Moreover, even in slow-growing or stagnant economies (like the UK), rising budget deficits and debt/GDP ratios can become endemic. This is especially the case if a country has an ageing population, which raises demands on public finances (older people tend to rely more on public services and state benefits such as pensions).
These structural issues exacerbate the problems with the second fiscal rule – which is highly restrictive and instils an inherent bias against public investment.
Faced with a higher-than-normal budget deficit and a forecasted higher debt/GDP ratio, chancellors are tempted to cut current investment, harming growth. Moreover, these forecasts are often sensitive to small changes in interest rates and growth and have often proven wide of the mark.
The investment gap
The wider problem is that since the Great Financial Crisis, UK economic growth has been weak. Much of this stems from weak productivity (that is, output per hour worked). This is related to the UK’s very poor record on private and public investment.
A recent report from the Institute for Public Policy Research (IPPR) notes the UK has trailed other major G7 economies on business investment since the mid-‘90s, and now ranks 28th of 31 OECD countries.
Indeed, since 1990, the UK’s investment gap with the OECD average is estimated to be around £35 billion per year. This means British workers are using outdated equipment and, as such, are less productive.
Many economists now agree the UK is in desperate need of new public investment, especially in infrastructure and connectivity, and to support emerging high-tech industries.
Yet, to meet the current public debt rule, total public investment over the next five years would have to fall from 2.5% to 1.7% of GDP. In real cash terms, this cut would be more than under the entire Conservative government of 2010-24.
History suggests the way to reduce the debt/GDP ratio is through economic growth, rather than cutting public investment.
Former Bank of England chief economist Andy Haldane has also recently highlighted OBR analysis on the likely returns of increased public investment: a permanent increase in public investment of 1% of GDP goes on to increase GDP by 0.5% after five years and over 2% after 10-15 years.
Revised frameworks
Most economists agree the government needs to have a credible fiscal framework in place and this may need some independent oversight. The catastrophic Truss/Kwarteng budget in 2022, which ran roughshod over the OBR and spooked markets, lives long in the memory.

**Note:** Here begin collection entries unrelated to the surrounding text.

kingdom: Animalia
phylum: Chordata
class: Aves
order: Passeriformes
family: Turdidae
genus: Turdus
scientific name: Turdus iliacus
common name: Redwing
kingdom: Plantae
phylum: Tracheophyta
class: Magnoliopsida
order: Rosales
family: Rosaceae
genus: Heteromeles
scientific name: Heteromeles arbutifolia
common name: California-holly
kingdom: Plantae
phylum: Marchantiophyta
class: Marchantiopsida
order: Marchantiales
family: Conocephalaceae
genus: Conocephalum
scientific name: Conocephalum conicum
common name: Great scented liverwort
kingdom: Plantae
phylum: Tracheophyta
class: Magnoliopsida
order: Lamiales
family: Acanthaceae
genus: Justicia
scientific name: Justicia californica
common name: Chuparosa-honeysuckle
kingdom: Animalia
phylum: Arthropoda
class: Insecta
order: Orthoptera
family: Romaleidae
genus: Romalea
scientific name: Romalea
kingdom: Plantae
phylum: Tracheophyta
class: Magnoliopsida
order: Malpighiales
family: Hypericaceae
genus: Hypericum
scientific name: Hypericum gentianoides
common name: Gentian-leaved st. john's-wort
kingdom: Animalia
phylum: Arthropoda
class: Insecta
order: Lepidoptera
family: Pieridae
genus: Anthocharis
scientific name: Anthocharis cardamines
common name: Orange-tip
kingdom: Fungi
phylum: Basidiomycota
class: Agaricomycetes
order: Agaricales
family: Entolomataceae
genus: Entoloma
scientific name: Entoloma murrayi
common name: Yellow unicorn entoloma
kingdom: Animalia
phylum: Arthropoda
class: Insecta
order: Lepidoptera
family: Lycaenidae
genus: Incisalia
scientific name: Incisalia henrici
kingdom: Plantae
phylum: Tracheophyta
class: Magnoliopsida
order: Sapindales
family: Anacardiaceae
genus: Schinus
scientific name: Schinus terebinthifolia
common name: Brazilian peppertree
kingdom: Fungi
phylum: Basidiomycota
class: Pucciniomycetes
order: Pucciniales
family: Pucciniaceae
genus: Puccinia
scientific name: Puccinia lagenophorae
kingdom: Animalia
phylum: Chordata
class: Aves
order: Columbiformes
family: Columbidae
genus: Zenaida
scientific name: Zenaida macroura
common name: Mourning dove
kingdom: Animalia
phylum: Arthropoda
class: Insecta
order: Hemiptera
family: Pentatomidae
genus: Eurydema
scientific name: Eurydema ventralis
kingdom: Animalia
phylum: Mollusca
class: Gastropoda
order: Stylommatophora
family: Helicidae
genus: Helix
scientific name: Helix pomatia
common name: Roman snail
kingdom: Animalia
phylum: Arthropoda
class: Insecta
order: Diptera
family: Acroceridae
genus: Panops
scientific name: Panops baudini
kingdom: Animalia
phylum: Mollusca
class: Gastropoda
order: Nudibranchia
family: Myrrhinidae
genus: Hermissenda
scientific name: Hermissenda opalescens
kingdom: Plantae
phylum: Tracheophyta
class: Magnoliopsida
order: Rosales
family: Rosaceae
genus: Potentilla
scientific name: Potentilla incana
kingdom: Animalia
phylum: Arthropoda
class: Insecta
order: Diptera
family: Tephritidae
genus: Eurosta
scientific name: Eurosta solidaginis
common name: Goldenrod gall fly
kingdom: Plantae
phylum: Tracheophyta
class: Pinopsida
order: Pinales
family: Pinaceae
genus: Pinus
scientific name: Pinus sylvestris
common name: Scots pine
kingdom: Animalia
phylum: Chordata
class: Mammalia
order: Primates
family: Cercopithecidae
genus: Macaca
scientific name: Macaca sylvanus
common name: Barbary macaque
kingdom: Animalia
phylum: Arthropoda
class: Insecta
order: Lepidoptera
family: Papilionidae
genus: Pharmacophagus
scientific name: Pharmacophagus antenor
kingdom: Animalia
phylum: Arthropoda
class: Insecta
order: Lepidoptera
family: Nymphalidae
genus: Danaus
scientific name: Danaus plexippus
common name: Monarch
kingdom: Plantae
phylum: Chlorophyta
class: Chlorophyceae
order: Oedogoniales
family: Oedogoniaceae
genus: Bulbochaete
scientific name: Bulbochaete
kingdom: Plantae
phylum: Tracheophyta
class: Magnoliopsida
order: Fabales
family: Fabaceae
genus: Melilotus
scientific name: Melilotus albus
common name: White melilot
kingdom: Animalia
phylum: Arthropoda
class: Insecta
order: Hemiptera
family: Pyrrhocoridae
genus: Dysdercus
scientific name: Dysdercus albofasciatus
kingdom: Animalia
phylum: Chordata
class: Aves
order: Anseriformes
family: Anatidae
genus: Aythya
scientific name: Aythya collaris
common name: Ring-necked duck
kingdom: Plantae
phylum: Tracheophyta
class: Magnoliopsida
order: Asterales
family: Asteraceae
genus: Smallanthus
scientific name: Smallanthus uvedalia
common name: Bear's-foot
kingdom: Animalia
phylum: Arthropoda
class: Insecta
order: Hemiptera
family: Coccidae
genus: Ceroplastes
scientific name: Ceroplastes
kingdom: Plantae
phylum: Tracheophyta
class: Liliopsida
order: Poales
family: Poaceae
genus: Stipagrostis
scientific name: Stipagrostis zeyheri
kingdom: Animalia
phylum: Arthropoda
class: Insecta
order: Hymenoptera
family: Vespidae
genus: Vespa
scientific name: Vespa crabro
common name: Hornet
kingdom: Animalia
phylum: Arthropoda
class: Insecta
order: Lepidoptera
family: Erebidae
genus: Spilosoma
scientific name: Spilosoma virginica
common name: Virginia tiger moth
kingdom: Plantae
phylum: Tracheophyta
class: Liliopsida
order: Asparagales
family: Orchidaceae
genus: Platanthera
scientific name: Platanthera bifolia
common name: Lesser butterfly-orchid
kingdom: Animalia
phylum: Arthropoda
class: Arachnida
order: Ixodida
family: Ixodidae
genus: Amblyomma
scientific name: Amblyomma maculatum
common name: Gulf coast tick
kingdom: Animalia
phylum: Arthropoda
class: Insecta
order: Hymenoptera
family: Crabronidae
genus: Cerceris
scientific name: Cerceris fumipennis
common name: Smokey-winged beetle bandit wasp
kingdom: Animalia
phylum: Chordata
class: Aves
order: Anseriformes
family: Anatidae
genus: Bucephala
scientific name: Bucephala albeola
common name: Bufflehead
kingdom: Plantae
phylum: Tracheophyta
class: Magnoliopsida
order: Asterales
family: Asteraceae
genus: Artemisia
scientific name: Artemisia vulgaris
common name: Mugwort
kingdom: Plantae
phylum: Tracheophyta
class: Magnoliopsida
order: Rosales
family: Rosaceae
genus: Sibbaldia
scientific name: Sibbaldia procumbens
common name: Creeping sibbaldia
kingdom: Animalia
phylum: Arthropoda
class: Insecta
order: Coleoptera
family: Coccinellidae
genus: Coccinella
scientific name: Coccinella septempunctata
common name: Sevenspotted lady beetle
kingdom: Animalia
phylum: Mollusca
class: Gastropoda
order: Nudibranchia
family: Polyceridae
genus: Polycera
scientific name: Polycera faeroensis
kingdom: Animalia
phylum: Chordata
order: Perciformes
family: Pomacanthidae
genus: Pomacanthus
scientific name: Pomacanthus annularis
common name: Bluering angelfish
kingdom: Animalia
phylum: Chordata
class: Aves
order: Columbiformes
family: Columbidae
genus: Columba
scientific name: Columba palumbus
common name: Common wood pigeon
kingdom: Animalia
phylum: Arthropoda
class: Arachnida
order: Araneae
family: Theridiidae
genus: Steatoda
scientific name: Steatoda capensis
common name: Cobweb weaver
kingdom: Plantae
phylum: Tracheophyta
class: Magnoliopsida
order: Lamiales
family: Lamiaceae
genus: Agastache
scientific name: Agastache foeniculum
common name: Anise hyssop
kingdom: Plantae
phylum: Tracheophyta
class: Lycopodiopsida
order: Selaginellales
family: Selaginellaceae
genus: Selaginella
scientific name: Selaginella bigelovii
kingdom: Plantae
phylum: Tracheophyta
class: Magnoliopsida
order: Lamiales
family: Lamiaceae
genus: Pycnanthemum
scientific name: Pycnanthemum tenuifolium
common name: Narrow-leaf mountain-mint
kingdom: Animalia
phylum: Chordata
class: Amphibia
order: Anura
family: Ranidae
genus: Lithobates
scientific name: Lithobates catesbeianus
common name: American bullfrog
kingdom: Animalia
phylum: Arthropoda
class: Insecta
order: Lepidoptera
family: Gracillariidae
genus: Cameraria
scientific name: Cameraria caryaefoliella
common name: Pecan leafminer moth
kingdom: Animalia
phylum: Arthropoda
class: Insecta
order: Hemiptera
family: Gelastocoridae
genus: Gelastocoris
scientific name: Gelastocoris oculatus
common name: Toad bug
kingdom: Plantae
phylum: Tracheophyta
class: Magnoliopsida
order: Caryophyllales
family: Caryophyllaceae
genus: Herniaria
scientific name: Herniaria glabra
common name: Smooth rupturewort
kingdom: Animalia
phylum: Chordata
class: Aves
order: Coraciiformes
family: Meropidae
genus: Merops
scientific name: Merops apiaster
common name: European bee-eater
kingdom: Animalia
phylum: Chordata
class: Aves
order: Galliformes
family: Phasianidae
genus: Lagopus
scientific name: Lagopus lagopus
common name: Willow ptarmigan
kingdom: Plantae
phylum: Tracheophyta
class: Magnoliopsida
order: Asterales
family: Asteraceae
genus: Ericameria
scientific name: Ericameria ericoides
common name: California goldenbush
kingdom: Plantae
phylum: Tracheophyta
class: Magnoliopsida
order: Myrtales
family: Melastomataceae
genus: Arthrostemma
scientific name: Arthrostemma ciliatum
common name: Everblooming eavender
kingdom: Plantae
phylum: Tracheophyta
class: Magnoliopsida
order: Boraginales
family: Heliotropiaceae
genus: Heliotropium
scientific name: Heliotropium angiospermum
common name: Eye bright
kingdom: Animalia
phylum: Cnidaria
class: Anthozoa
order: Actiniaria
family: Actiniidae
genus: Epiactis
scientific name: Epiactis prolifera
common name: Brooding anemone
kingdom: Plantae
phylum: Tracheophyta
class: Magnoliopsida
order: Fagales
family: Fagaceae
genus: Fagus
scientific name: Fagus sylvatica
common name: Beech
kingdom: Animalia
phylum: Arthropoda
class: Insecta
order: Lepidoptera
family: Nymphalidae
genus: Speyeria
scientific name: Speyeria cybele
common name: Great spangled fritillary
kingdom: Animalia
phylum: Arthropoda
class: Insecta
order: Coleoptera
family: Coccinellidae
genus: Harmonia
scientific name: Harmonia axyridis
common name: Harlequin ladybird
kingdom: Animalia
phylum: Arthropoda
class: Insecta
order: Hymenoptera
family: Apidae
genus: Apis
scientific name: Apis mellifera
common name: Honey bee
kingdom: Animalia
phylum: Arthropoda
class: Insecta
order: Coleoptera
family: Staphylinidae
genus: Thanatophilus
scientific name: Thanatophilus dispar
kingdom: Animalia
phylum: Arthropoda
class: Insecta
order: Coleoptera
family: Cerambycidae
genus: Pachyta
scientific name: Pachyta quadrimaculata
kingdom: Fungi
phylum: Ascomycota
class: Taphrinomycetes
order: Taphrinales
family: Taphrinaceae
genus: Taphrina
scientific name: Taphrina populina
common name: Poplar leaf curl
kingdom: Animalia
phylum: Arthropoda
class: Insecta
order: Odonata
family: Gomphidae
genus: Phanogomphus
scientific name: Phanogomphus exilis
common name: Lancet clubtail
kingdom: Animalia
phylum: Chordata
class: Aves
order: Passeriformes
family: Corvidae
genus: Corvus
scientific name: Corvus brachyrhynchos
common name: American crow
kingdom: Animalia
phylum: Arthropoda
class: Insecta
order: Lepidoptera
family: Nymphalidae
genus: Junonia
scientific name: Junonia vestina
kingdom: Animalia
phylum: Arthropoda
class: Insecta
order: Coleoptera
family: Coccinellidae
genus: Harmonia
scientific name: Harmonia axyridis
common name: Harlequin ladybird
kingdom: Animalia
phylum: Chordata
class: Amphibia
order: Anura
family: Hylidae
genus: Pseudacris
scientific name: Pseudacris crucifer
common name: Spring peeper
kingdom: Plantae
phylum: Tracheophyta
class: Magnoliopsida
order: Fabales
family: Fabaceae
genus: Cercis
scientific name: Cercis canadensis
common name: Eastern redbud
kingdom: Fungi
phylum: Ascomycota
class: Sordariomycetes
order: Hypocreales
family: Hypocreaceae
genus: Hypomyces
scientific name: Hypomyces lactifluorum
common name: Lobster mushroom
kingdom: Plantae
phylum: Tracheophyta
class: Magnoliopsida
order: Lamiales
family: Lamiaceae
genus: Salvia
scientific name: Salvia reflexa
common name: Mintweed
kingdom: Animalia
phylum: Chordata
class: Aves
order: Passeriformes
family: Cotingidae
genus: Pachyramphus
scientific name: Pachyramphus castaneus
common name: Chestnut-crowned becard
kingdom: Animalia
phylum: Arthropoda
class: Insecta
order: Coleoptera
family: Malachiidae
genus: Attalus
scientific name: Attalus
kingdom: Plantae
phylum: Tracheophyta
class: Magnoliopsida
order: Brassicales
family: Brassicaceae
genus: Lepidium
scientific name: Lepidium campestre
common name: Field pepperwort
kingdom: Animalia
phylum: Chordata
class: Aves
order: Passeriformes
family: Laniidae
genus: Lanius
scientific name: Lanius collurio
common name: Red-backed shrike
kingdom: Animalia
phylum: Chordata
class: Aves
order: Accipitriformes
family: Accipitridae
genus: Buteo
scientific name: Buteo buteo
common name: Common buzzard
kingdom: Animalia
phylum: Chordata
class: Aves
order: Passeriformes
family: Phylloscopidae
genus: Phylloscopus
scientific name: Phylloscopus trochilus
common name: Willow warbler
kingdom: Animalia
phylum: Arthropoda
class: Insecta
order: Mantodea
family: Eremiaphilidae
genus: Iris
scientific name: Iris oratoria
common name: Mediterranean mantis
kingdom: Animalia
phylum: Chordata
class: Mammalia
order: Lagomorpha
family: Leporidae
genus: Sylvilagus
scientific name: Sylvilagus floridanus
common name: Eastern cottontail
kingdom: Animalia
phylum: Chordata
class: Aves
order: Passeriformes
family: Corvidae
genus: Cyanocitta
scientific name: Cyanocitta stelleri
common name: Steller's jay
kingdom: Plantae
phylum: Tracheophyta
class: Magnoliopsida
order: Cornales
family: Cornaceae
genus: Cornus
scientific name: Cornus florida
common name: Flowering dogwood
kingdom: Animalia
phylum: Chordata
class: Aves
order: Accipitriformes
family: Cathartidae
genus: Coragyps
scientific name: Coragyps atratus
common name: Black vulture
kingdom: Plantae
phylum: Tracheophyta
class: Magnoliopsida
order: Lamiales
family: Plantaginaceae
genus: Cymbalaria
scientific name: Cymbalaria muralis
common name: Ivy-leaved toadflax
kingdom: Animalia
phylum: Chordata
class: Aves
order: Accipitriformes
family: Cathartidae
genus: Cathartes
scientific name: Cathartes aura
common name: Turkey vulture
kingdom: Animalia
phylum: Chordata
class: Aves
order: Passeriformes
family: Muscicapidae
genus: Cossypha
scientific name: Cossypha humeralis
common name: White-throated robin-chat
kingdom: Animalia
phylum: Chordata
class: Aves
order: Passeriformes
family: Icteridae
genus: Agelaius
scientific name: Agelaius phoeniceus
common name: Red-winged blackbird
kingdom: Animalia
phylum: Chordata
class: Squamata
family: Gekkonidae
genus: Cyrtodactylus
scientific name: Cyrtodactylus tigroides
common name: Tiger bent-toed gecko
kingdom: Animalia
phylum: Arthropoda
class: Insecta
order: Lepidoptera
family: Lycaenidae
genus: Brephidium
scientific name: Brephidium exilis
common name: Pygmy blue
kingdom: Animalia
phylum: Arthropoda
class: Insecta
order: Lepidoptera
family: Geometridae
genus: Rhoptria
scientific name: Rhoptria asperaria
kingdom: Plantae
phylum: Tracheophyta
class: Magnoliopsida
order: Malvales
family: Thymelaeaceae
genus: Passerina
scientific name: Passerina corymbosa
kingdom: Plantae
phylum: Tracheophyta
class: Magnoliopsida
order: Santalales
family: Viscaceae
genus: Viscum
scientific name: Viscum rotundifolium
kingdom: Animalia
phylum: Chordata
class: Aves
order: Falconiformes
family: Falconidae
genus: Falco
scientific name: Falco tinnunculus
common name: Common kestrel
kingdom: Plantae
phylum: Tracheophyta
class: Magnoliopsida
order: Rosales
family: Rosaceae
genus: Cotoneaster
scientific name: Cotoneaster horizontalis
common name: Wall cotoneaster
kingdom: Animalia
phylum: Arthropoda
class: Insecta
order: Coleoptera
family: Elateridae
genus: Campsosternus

Yet the underlying problem with the existing fiscal rules is that they are one-sided. They focus on excessive borrowing yet ignore the other side of the government’s balance sheet.
Indeed, the National Institute of Economic and Social Research (NIESR) have advocated using public sector net worth as a target. This means evaluating the whole government balance sheet (including non-financial assets such as roads, hospitals and schools), minus debt liabilities.
While the latest budget does not go this far, it does address some of the concerns about low public investment. The first rule – what Reeves calls the stability rule – will remain in place but the Treasury will change the way debt is calculated to provide more flexibility to increase public investment.
In effect, some government assets will now be used in calculating debt, which will be relabelled as ‘public sector net liabilities’. The change still aims for debt/ GDP to fall over five years, but this accounting change has allowed the Chancellor to announce an additional £100 billion in new public investment.
However, market sentiment may still restrict the amount that is forthcoming – a pity, since in the long run such investment leads to higher growth and becomes self-financing as the economy benefits from higher tax revenues.